The ruling has some labor lawyers concerned that if the appeals court ruling is upheld, clauses barring class action lawsuits and class arbitrations could quickly become standard elements in most employment contracts, effectively barring many non-unionized workers from a tool that has historically been used to vindicate workers’ rights.
Catherine K. Ruckelshaus, general counsel and program director for the National Employment Law Project, said that because of under-funding of agencies that enforce labor laws, class action “has been pretty much the only game in town” for workers looking for relief from abusive employers. “If you can’t aggregate the claims, there is very little pressure on the employer,” said Ruckelshaus.

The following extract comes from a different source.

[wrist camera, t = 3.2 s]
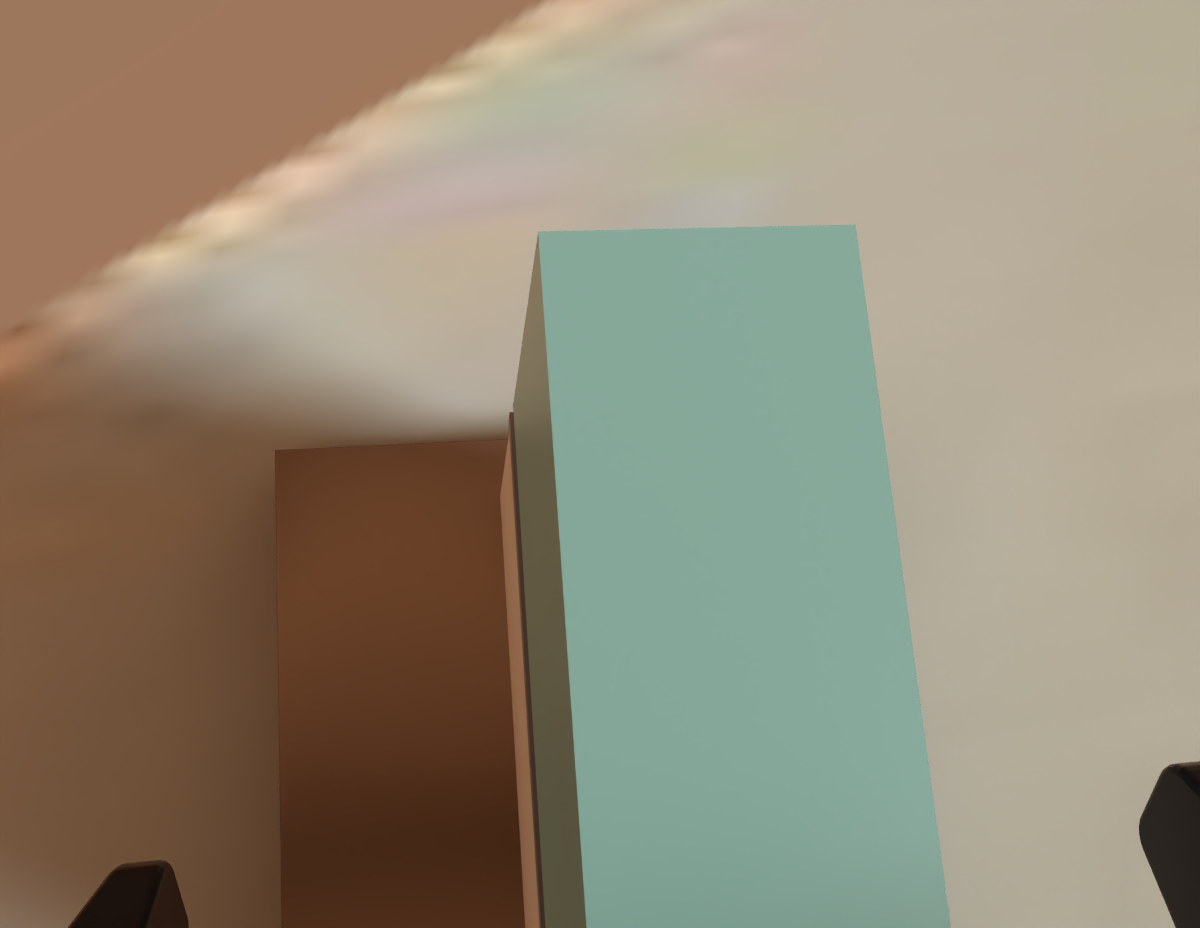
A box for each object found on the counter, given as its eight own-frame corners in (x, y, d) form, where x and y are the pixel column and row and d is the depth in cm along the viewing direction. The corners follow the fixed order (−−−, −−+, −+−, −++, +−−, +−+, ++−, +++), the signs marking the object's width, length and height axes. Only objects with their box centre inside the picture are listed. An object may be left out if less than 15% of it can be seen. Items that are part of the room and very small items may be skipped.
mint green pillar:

In recent years class actions have been used successfully to challenge the practice of making employees work “off the clock” at major retailers and to require that overtime pay be given to workers illegally classified as exempt from overtime requirements.

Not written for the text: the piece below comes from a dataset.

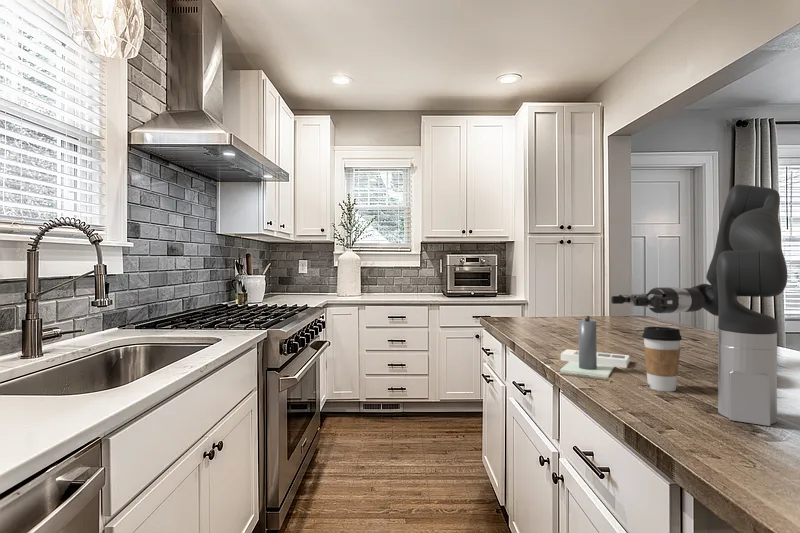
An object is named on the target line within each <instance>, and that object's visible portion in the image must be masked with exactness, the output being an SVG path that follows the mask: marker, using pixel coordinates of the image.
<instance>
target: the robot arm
mask: <svg viewBox="0 0 800 533" xmlns="http://www.w3.org/2000/svg"><path fill="white" fill-rule="evenodd" d="M780 196H781V195H780V193H779V191H778V190H776V189H774V188H771V187H763V186H759V185H758V186H757V185H749V184H748V185H747V184H735V185H734V186H732V187H731V189H730V191H729V192H728V195H727V197H726V200H725V203H724V205H723V210H722V214H721V218H720V224H719V226H718V227H719V228H718V232H717V236H716V243H715V248H714V252H713V255H712V257H711V261H710V263H709V266H708V270H707V271H706V277H705V278H706V280H707V282H708V283H700V284H697V285H695V286H692V287H687V288H685V287H684V288H683V287H681V288H680V287H667V286H666V287H653V288H651V289H650V290H649V291H648V293H644V292H643V293H639V294H638V293H630V294H619V295H612V296H611V298H610V299H611V304H614V305H616V304H622V305H630V306H631V307H642V308H649V310H650V311H651V312H653V313H655V314H678V313H688V312H689V313H691V312H697V311H700V310H702V309H703V310H705V311H707V312H708V313H710V314H711V315H712V316H713V315H714V316H716V317H717V320H718V322H717V393H718V394H717V412H718V413H719V414H720V415H721V416H723V417H726V418H727V419H728V420H730V421H733V422H734V421H736V422H742V423H746V424H747V423H748V424H756V425H761V426H765V427H766V426H768V427H771V425H772V424H775V423H777V422H778V391H777V390H778V386H777V385H778V352H777V351H778V349H777V348H778V322H777V320H776V318H775V317H772V316H771V315H768V314H765V313H764V314H763V313H761V312H758V311H755V310H752V309H751V308H749V307H747V306H745V305H743V304H742V303H740V302H739V300H738V297H751V298H752V297H753V298H756V297H757V298H759V297H760V298H769V297H772V298H773V297H777V296H779V295H781V294H782V293H783V291H785V288H786V287H787V283H788V277H789V276H788V267H787V261H786V258H785V256H784V252H783V249H782V231H781V230H782V228H781V225H780V221H779V213H780V212H779V210H780V203H781V197H780Z"/></svg>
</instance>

There are several arguments in favor of allowing contracts that mandate arbitration. It’s usually cheaper and faster than going through the court system, and to be sure, businesses are often subjected to frivolous lawsuits in the guise of class actions.
“Almost any worker or employee is not going to feel empowered to say ‘No, I’m not going to sign that’ if it’s presented as a condition to getting or keeping a job,” she said. “It’s an incredible assault on our right to our day in court.”

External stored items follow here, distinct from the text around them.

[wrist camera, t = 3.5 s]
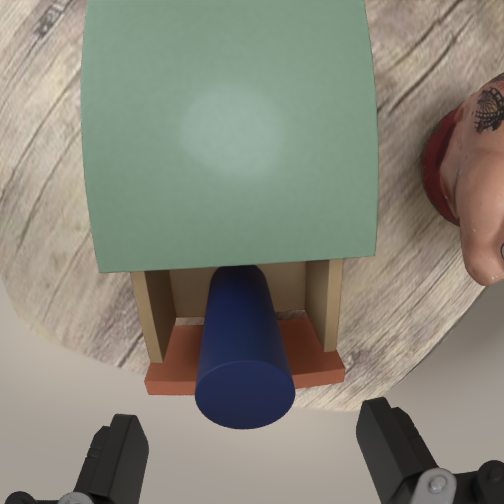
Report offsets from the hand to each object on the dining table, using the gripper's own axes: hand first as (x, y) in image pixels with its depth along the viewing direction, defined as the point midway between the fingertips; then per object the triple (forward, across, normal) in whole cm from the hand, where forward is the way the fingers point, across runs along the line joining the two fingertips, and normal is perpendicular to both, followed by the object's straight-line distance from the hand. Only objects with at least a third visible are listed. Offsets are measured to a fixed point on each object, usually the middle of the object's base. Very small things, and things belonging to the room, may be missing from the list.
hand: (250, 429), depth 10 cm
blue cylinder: (+13, 0, 0) cm, 13 cm away
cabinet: (+15, 0, -11) cm, 19 cm away
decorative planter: (+15, -20, -10) cm, 27 cm away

“That is why the case is so important,” said Craig Becker, who served as an NLRB board member under a recess appointment until the end of 2011, and voted in favor of the agency’s ruling in the Horton case.
Becker, now general counsel to the AFL-CIO, said the ability of workers to pool resources in order to act against perceived unfair practices is “a mechanism that most people take for granted.”
Mandatory arbitration clauses are not new, and are not unique to employment contracts. They are a common feature of credit card contracts and other financial agreements. (And are currently being examined by the Consumer Financial Protection Bureau.) They have also, for example, historically been a part of employment contracts for executive-level and other high-ranking employees in the financial services industry.
But their increasing use in low-wage employees’ contracts, along with the bar to class action, are relatively recent developments, which have attracted the attention not just of the courts, but of lawmakers.
Sen. Al Franken (D-Minn.) and Rep. Hank Johnson (D-Ga.) have sponsored a bill, the Arbitration Fairness Act of 2013, which would bar companies from requiring employees and consumers to consent to binding arbitration prior to a dispute arising. Consent to binding arbitration would still be allowed after a dispute has arisen.
In a statement provided to the Fiscal Times, Franken said, “Mandatory arbitration puts consumers and workers at a huge disadvantage, limiting their access to meaningful legal recourse and preventing them from banding together with others who experienced the same injustices. My Arbitration Fairness Act would restore critical rights to workers and consumers who have been wronged.”
The future of the arbitration clause in employment contracts in the wake of the Horton decision is unclear – a single ruling in a federal appeals court, said a former NLRB member, is unlikely to convince businesses that their use is now unchallengeable.
“The key take-away from this case is that the issue is not dead, said Ron Meisburg, former general counsel of the NLRB and, for a time, a board member under a recess appointment.
“The Board is very likely to continue to enforce the law and maintain that these kind of clauses are unlawful,” continued Meisburg, who is now a partner and co-head of the Labor-Management Relations Practice Group at the Proskauer law firm in Washington, DC. “So for the time being, maintaining these contract clauses puts companies at risk of NLRB prosecution and an adverse decision.”
A number of other cases, however, including two that are working their way through the U.S. Court of Appeals for the Second Circuit, have many labor attorneys convinced that the Supreme Court is likely to weigh in on the issue in the near future.